Review by Hannah Smith 08th May 2013

James Nokise does not immediately appear like a gangsta: he is a little over dressed for the Fringe Bar actually, in a tux and tie.  However, this show is all about defying and transforming perceptions, and so the fancy get up is apt.  

We begin with a brief and informative slideshow that runs through a history of race relations in NZ, and the impact of sport – the All Blacks in particular – on transforming society and politics, and from there we move on to New Zealand’s gang culture, with some tales from the mean streets of the Hutt Valley. 

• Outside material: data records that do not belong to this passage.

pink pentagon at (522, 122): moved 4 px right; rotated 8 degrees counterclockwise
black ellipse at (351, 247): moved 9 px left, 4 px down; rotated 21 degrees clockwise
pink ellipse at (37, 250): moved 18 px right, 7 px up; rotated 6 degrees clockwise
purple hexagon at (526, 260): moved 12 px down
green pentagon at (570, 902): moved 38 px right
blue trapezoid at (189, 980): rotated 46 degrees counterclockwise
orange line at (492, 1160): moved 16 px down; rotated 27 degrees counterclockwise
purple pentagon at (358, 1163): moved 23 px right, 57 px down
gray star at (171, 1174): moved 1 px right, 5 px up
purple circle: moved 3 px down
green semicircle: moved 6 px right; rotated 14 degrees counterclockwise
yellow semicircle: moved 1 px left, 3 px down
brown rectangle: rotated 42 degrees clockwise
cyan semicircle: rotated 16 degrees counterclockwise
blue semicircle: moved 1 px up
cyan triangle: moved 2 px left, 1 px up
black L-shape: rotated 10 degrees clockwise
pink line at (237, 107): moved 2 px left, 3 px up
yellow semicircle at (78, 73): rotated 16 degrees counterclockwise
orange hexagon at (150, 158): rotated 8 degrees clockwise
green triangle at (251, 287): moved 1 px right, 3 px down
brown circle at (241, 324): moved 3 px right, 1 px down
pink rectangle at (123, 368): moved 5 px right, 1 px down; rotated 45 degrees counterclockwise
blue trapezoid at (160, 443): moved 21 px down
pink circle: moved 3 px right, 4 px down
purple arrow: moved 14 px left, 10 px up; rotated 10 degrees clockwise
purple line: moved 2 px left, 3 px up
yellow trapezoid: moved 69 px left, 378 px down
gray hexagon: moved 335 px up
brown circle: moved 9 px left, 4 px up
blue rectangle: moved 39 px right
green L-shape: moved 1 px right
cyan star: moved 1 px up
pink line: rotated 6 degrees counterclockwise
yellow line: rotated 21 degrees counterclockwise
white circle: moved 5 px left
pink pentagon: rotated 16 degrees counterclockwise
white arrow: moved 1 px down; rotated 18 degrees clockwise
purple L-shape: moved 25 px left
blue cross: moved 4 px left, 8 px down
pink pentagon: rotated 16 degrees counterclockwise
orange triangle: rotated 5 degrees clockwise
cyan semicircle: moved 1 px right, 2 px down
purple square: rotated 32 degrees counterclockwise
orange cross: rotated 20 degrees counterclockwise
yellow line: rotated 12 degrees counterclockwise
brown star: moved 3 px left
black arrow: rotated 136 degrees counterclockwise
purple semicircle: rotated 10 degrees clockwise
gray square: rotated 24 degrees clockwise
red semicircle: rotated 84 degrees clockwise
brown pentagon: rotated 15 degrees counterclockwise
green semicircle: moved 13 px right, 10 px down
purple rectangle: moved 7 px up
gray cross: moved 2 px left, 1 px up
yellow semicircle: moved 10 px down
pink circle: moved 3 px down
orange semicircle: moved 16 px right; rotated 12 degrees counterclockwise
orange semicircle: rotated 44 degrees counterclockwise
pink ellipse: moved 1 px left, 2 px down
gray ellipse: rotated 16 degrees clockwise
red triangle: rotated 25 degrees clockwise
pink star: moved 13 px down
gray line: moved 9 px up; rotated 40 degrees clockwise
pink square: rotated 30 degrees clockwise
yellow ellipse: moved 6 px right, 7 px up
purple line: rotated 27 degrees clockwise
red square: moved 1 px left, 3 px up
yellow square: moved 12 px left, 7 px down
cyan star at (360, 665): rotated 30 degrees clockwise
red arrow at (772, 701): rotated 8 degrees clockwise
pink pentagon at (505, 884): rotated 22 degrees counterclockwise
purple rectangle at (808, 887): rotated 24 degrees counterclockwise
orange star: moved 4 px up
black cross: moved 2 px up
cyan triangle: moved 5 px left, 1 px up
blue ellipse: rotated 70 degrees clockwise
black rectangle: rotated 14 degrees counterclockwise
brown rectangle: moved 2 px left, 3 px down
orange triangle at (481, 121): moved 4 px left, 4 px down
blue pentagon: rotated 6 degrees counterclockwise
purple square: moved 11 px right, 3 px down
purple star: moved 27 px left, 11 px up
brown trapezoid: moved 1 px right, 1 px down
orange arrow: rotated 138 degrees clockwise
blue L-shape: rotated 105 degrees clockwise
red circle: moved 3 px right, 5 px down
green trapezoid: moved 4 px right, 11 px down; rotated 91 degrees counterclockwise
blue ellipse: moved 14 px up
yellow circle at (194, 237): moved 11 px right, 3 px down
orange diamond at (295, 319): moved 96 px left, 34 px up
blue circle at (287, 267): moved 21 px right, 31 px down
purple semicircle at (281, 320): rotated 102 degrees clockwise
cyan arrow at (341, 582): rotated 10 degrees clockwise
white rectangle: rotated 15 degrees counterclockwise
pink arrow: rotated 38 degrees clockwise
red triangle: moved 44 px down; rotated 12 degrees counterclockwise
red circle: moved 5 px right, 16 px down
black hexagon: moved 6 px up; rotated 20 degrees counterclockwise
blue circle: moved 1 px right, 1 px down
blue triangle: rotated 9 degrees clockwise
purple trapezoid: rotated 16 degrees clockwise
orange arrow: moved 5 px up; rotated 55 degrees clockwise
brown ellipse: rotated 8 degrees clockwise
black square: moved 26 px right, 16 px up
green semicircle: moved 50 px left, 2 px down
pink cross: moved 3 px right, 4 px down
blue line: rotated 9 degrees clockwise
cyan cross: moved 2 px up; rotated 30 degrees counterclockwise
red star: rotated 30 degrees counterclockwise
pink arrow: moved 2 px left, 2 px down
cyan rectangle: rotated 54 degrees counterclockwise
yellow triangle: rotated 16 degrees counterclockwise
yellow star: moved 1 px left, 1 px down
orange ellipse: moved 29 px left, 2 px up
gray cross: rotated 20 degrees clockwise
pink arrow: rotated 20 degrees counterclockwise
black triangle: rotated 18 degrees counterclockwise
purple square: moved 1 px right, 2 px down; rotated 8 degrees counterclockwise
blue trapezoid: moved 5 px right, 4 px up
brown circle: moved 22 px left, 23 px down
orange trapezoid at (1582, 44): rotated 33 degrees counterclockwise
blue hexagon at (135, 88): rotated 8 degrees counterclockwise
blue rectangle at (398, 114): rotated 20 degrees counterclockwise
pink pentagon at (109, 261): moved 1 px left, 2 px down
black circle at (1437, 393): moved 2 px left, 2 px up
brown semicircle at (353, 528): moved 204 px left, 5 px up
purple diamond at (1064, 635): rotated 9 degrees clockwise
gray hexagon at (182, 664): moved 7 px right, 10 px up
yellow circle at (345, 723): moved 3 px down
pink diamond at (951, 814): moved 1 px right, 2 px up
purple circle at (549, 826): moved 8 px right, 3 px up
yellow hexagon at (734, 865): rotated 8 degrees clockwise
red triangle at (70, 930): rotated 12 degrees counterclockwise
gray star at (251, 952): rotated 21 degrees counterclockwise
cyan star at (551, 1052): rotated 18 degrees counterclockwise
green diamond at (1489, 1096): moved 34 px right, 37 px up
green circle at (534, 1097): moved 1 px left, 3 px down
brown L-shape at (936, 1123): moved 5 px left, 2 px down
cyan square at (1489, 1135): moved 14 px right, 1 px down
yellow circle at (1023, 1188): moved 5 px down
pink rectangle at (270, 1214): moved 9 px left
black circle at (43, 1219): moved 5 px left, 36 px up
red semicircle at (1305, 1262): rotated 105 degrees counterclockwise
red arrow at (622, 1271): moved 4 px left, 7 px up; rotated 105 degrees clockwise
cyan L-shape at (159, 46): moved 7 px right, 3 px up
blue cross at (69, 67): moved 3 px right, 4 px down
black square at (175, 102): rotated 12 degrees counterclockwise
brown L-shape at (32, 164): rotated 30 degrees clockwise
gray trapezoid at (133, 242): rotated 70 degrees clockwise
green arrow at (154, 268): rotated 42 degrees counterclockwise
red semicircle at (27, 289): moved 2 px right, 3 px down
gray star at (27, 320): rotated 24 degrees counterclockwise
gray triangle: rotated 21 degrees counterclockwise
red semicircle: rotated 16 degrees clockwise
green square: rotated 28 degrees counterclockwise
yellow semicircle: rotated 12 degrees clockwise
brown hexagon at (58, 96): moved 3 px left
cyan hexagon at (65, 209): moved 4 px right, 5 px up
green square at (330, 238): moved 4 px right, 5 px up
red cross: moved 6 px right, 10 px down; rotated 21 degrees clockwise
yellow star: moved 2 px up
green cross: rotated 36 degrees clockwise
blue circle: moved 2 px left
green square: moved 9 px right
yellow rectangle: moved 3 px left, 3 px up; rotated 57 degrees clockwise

Nokise is an accomplished comic, quick-witted, charming and in command of the stage.  He has a deft hand; jokes that would be bad taste on the part of a less savvy performer are nicely judged, and his ‘Maori voice’ and Polynesian/KFC material is used to interrogate racial stereotyping in comedy – as well as to make everyone laugh. 

He has silly walks, and a slow striptease and enough physical comedy to keep the stage alive, but there is a political message at the centre of the show that makes it more than just gags. What we see is only part of what we get. Kids in gangs are really just kids in T-shirts, and they are way less scary, and have a lot less power over you, than political parties, who are also colour coded. 

Nokise’s comedy is smart and from the heart, and opening night in Wellington play to a full house who lap it up.  Book fast for this one, because it is going to sell out.